EXERCICE A →
Dans le texte sur la Vénus de Milo, quelle institution fixe la norme internationale depuis Paris ?
EXERCICE B →
Poursuivez le texte sur la Vénus de Milo à partir de sa dernière phrase.

TEXTE SOURCE →
= = = = = = =

La Vénus de Milo, à l’instar de la Victoire de Samothrace, porte en elle des éléments irréfutables. Il s’agit d’une figure plus grande que nature, donc une déesse. Elle est à demi-nue, donc la déesse Aphrodite, qui expose son corps dénudé et son pouvoir suggestif. Cette question, cependant : que tient-elle dans les bras ? L’absence de bras fait douter de son identité, finalement. Ce sont ces théories, des plus vraisemblables aux plus fantasques qui vont alimenter les conversations du Paris du 19ème siècle, capitale culturelle, depuis laquelle l’Ecole des Beaux-Arts dicte la norme internationale.

Les artistes, peintres, écrivains et poètes s’en mêlent, Rilke notamment.

= = = = = = =

ENTRÉES EXTRAITES →
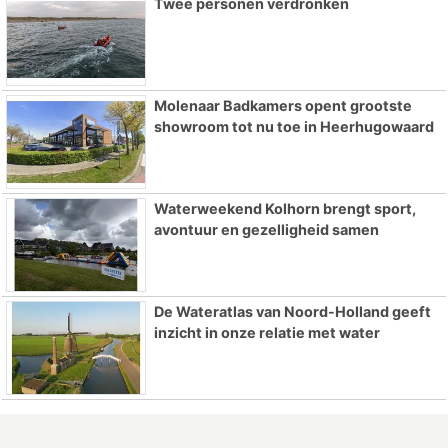
Twee personen verdronken
Molenaar Badkamers opent grootste
showroom tot nu toe in Heerhugowaard
Waterweekend Kolhorn brengt sport,
avontuur en gezelligheid samen
De Wateratlas van Noord-Holland geeft
inzicht in onze relatie met water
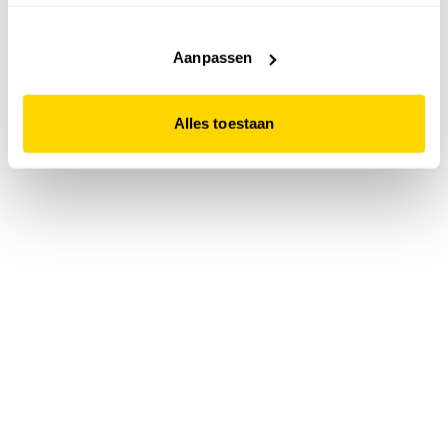
accepteert. Dit doe je door op "Alles toestaan" te klikken.
Liever geen cookies? Hou er dan rekening mee dat de
website niet optimaal functioneert.
Aanpassen
Alles toestaan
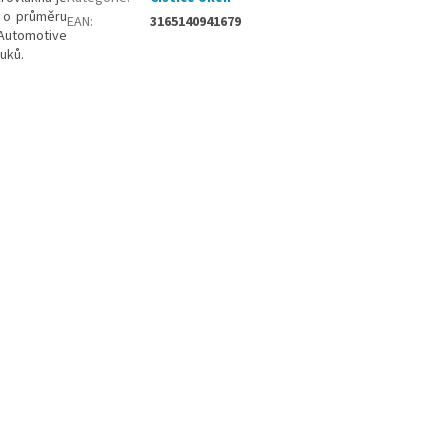
e o průměru
EAN
:
3165140941679
 Automotive
uků.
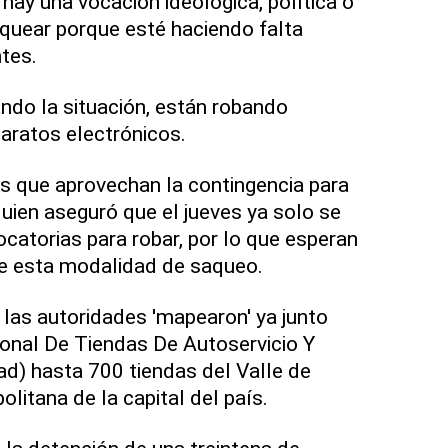
hay una vocación ideológica, política o
aquear porque esté haciendo falta
tes.
ndo la situación, están robando
aratos electrónicos.
s que aprovechan la contingencia para
 quien aseguró que el jueves ya solo se
catorias para robar, por lo que esperan
ue esta modalidad de saqueo.
las autoridades 'mapearon' ya junto
onal De Tiendas De Autoservicio Y
d) hasta 700 tiendas del Valle de
litana de la capital del país.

= = = = = = =

RÉPONSE A →
L'École des Beaux-Arts.

RÉPONSE B →
La Vénus de Milo est une œuvre rétrospective. Sans marque d’âge, un corps qui frise la perfection, un ventre étiré, une bouche entr’ouverte d’une sensualité affolante, des yeux humidifiés qui accaparent l’attention. Une femme à moitié nue, avec cet effet drapé savamment orchestré, qui glisse le long de ses jambes fuselées. Une figure à la fois classique et hellénistique, qui va symboliser le néo-classicisme.

La Vénus de Milo, ou la fabrique d’un fantastique chef d’œuvre, mystérieux et fascinant.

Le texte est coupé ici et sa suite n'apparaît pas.